1964 Pontiac GTO
Much like the Chrysler C-300, the GTO was based on a much humbler car (the Pontiac Tempest), and was only available as a trim option at first. This car was badasss in every sense and broke a whole lot of rules. Firstly, it violated General Motors’ (Pontiac’s parent company) standing order forbidding engines larger than 330 cubic inches in medium-sized cars; the GTO, or “Goat” as it was nicknamed, had a 389 ci engine. Secondly, it stole its name from the Ferrari GTO without a please or thank you. It also came to define what would become the modern “muscle car formula” – a basic two-door hardtop, made in America, and stuffed with a big, bad V8.
1970 Buick GSX
The GSX debuted in 1970 – right at the pinnacle of the horsepower wars – and it was crammed with what would remain the era’s largest engine: a 455-cubic inch V8. That’s 7.5-litres of fuel consumption! Somehow it “only” produced 360hp, but it did also produce a more diesel-appropriate 510 foot-pounds (690 Nm) of torque, which raised the question of which item you’d need to replace first – the gasoline or your tires! While it’s unlikely that we’ll ever see such a large engine in a Buick again (unless they start building tanks), it’s nice to know that, once upon a time, such absurdity was indeed possible.

EXERCISE REQUIREMENTS>
#1 Answer each question from the muscle car passage:
(a) What engine size did the 1964 Pontiac GTO have?
(b) By what nickname was the GTO known?
(c) How much torque did the 1970 Buick GSX produce?
#2 Reproduce the muscle car passage word for word, starting at the words "1970 Buick GSX" and ending after the words "was indeed possible.".
The records have no part in this exercise.

PROVIDED MATERIAL>
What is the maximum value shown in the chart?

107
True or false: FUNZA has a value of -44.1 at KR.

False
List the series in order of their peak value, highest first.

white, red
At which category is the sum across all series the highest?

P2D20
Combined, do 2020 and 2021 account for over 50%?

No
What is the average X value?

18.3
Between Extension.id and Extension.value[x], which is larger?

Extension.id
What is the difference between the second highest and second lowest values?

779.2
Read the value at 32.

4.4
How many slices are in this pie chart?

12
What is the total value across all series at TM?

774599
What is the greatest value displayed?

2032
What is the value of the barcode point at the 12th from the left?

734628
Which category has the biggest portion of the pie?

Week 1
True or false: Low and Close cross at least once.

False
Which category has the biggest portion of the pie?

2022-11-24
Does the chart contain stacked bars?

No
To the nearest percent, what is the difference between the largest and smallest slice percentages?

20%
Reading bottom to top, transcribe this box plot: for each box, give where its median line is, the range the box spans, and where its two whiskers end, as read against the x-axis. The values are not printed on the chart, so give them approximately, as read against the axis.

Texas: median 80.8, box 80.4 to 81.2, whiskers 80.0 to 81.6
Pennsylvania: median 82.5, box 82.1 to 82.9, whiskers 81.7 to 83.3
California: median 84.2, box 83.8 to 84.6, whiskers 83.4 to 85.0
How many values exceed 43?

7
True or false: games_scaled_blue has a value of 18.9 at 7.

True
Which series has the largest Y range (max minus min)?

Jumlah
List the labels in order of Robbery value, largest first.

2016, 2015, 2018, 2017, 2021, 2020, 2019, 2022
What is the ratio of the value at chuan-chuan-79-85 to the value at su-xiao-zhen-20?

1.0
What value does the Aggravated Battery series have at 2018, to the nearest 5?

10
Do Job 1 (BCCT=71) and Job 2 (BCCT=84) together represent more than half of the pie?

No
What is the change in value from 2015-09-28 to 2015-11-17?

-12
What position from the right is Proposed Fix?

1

ANSWER SECTION>
#1
(a) 389 cubic inches
(b) "Goat"
(c) 510 foot-pounds (690 Nm)

#2
1970 Buick GSX
The GSX debuted in 1970 – right at the pinnacle of the horsepower wars – and it was crammed with what would remain the era’s largest engine: a 455-cubic inch V8. That’s 7.5-litres of fuel consumption! Somehow it “only” produced 360hp, but it did also produce a more diesel-appropriate 510 foot-pounds (690 Nm) of torque, which raised the question of which item you’d need to replace first – the gasoline or your tires! While it’s unlikely that we’ll ever see such a large engine in a Buick again (unless they start building tanks), it’s nice to know that, once upon a time, such absurdity was indeed possible.